§ **Text excerpt**
Dr Julian Walker, consultant forensic clinical psychologist, has been appointed as permanent research and development director for AWP.
Research activity in the trust has increased significantly this year. The benefits of a research active trust include better outcomes for patients compared to trusts that don't do research, opportunities for patients to gain access to new treatments that may take years to come to market and collaboration with local academic institutions to improve care from a robust evidence base.
Julian began his career at the Maudsley Hospital and the Institute of Psychiatry where he trained in clinical psychology and completed his PhD while working in prison, community and medium secure settings. In 2003 he moved to AWP to work on the new Fromeside medium secure project which opened in 2005. He has been a consultant forensic clinical psychologist for 10 years and works clinically within the Pathfinder personality disorder service at Fromeside.
Julian is an experienced clinician, researcher and manager with 25 publications in forensic mental health from personality disorder, to risk assessment and payment by results. He also chairs the Forensic Pathways Clinical Reference Group for the Specialist Commissioning Board at NHS England.
Julian said: "I am delighted and enthused about my appointment. It's been a tough but productive year in R&D; we have a great staff team and a number of nationally important projects we are leading on. Thanks to the clinical staff and the R&D staff we got nearly 1,000 people into national research studies last year, our highest ever year and representing 5% of our patient population.
"We have some very good and developing links with local universities and we are excited about some of the opportunities research will lead to over the next couple of years - particularly with colleagues in Bristol Health Partners and the newly authorised West of England Academic Health Science Network."
Medical director Dr Hayley Richards said: "I am delighted by Julian's appointment, which has been widely welcomed by our research partners and academic partners throughout the region."

[Text data extracted from the pages]
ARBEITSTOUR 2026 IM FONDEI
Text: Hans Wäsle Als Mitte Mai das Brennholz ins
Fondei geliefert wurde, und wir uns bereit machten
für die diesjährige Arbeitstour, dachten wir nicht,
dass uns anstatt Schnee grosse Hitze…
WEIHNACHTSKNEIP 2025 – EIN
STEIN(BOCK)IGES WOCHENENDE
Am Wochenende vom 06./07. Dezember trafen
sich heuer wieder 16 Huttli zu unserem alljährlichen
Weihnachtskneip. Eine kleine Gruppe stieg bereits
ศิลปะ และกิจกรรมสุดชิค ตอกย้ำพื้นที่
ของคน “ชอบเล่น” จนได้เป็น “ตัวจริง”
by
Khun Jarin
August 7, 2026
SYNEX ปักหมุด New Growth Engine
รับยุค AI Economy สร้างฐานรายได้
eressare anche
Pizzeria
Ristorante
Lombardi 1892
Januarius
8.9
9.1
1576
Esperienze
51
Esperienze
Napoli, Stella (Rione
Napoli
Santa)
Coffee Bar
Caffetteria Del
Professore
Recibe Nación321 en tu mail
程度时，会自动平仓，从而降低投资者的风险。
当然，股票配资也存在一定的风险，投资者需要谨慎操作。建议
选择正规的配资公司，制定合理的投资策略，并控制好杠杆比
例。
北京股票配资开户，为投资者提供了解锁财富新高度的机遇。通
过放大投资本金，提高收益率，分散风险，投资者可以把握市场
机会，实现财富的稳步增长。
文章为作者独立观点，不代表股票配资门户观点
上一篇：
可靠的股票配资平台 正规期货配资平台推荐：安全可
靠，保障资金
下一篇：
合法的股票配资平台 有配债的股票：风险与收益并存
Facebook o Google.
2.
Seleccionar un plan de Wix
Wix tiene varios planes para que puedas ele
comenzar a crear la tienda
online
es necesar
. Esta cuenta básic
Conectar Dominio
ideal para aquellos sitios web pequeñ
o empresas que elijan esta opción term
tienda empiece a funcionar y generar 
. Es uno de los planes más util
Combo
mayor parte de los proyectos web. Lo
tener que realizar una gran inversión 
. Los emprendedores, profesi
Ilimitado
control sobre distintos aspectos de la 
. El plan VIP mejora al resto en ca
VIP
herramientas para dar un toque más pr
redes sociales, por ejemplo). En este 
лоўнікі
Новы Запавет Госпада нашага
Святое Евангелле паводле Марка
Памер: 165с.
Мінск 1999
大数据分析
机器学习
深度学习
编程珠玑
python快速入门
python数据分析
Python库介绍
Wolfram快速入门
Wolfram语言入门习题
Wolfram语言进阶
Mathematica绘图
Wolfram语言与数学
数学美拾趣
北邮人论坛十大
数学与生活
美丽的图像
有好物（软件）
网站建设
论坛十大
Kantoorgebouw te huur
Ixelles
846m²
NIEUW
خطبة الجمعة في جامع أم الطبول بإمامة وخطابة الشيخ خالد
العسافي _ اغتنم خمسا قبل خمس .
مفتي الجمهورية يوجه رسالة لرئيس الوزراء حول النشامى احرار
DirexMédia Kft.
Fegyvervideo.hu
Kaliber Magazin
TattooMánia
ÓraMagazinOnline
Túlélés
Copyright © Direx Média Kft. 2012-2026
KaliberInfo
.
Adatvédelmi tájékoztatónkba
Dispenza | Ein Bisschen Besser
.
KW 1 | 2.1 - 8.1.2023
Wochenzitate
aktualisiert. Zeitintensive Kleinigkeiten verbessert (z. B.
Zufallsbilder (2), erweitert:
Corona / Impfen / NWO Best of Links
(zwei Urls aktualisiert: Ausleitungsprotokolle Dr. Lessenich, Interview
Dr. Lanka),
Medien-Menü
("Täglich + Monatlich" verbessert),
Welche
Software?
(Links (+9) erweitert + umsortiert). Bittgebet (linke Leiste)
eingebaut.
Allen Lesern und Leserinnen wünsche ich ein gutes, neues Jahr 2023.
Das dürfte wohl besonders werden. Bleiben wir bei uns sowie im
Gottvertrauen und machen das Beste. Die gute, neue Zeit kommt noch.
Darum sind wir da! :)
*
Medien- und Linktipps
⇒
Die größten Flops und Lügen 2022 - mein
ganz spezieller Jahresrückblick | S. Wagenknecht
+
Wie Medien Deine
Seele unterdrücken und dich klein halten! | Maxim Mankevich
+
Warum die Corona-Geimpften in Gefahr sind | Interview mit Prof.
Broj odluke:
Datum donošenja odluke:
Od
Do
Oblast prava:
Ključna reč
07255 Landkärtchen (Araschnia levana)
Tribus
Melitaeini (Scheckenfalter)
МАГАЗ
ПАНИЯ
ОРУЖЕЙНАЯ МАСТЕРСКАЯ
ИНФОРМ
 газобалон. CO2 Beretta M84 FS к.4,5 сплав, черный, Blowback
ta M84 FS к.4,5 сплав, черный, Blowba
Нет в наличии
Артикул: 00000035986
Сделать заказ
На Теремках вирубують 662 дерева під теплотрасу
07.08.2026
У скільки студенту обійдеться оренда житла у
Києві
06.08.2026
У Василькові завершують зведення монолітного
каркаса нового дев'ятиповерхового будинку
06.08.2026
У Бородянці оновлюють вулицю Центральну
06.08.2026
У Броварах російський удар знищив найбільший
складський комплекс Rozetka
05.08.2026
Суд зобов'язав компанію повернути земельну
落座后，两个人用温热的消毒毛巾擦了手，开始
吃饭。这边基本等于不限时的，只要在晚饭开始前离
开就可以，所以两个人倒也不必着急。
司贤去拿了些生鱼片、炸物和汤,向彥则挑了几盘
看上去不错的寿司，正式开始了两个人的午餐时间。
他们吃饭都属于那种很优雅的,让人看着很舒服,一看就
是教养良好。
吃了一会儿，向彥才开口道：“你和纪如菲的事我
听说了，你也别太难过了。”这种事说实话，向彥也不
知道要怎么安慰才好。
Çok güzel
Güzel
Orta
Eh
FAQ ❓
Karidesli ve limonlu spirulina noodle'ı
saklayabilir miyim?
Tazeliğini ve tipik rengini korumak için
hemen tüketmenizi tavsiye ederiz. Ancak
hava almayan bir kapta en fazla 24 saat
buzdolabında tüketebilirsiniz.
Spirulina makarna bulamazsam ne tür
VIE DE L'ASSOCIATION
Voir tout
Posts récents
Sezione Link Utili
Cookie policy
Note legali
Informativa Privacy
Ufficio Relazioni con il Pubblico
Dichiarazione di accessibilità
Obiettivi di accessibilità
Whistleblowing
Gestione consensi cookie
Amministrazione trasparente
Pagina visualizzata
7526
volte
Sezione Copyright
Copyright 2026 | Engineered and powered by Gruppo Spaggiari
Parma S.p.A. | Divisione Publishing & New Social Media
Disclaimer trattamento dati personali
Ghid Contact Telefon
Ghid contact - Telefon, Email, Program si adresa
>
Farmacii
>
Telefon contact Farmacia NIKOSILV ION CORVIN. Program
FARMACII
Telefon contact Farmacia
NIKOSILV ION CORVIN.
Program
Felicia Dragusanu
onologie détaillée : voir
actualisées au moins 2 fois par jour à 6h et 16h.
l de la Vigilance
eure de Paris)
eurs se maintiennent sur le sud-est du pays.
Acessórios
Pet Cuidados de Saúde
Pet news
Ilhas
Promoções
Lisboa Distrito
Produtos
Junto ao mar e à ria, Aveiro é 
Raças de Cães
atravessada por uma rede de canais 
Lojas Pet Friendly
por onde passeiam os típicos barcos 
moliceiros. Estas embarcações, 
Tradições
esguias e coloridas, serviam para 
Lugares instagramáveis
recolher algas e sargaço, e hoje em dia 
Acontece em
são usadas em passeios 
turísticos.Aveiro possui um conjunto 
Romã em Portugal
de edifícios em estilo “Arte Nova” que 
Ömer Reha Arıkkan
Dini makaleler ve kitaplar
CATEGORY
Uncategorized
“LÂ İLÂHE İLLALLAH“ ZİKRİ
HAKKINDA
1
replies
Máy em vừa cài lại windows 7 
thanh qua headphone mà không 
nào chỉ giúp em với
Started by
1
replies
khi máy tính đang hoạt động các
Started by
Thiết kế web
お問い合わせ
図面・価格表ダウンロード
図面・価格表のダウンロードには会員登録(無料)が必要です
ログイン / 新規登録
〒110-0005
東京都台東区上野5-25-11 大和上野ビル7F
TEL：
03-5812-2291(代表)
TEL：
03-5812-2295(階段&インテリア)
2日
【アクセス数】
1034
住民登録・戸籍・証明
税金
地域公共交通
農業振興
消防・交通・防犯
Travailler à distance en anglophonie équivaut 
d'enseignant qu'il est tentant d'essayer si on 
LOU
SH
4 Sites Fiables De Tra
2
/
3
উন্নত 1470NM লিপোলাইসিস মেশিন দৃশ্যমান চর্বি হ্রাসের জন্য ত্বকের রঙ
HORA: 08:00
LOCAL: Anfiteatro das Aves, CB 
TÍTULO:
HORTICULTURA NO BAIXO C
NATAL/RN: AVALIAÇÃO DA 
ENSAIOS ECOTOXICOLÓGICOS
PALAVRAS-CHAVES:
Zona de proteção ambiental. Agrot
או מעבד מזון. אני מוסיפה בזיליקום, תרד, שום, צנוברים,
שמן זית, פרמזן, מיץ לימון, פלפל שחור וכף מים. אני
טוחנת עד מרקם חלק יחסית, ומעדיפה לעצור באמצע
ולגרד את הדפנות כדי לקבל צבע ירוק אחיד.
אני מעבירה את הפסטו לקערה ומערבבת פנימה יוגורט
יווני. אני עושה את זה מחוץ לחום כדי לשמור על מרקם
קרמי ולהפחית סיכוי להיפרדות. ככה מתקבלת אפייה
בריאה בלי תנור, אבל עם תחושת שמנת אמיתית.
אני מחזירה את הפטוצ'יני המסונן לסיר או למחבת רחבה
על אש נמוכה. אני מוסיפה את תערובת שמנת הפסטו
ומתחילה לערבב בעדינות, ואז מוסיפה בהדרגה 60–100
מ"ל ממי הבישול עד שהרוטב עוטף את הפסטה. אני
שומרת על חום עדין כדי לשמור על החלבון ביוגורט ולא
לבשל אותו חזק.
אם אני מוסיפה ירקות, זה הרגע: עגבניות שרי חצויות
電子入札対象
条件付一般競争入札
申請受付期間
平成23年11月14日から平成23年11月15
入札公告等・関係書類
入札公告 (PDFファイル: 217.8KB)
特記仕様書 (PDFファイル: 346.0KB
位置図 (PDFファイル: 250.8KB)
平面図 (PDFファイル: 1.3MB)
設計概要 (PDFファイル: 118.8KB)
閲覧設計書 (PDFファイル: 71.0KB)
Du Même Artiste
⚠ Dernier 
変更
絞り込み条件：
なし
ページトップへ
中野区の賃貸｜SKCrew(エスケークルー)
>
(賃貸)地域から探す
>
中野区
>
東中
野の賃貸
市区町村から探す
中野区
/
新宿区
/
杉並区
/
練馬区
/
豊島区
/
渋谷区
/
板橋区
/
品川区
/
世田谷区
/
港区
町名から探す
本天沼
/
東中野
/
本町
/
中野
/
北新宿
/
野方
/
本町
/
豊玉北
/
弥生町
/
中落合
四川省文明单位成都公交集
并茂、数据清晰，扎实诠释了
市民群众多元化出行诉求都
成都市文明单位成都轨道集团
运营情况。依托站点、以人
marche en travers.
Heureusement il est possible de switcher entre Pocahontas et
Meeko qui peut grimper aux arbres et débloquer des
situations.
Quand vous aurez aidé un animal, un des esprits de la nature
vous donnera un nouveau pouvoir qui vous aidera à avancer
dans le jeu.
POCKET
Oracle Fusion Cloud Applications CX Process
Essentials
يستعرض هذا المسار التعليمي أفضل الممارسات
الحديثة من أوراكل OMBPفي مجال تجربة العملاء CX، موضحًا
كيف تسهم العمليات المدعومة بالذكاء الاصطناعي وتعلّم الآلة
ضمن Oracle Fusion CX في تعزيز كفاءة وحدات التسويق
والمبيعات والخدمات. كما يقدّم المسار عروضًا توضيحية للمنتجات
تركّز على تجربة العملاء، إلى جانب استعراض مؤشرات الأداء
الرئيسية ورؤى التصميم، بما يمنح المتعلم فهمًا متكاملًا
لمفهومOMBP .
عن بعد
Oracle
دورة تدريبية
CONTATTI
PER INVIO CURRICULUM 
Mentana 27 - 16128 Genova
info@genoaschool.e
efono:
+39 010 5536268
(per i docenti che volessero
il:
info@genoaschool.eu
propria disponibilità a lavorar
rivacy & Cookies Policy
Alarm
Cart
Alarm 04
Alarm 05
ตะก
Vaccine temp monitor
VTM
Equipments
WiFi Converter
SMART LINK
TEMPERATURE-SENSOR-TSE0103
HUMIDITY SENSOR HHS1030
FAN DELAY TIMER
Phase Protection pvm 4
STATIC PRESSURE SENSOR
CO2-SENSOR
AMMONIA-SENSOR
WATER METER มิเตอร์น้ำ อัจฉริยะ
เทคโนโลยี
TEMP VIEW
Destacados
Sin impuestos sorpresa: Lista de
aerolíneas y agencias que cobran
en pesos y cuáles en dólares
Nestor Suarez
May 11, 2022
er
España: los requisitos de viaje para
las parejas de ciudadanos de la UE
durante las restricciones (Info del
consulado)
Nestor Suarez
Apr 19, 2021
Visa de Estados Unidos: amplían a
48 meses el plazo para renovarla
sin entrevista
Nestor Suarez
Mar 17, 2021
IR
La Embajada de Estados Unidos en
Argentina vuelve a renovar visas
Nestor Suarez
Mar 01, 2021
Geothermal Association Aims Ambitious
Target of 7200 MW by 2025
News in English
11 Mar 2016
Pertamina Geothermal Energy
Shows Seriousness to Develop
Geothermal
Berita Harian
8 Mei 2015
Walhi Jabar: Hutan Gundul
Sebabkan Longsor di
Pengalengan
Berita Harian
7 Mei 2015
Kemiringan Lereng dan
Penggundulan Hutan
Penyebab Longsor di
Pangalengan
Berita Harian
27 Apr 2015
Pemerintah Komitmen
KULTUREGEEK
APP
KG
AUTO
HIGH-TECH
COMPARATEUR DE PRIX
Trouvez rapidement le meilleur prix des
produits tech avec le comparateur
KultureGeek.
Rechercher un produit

§ **Check your understanding**
A. Write out the announcement word for word, everything from "Dr Julian Walker, consultant" down to "robust evidence base.".
B. Answer these questions from the announcement:
(i) In what year did Julian Walker move to AWP?
(ii) How many publications in forensic mental health does he have?
(iii) What percentage of the patient population did the people entered into national research studies last year represent?

§ **Answer set**
A.
Dr Julian Walker, consultant forensic clinical psychologist, has been appointed as permanent research and development director for AWP.
Research activity in the trust has increased significantly this year. The benefits of a research active trust include better outcomes for patients compared to trusts that don't do research, opportunities for patients to gain access to new treatments that may take years to come to market and collaboration with local academic institutions to improve care from a robust evidence base.

B.
(i) 2003
(ii) 25
(iii) 5%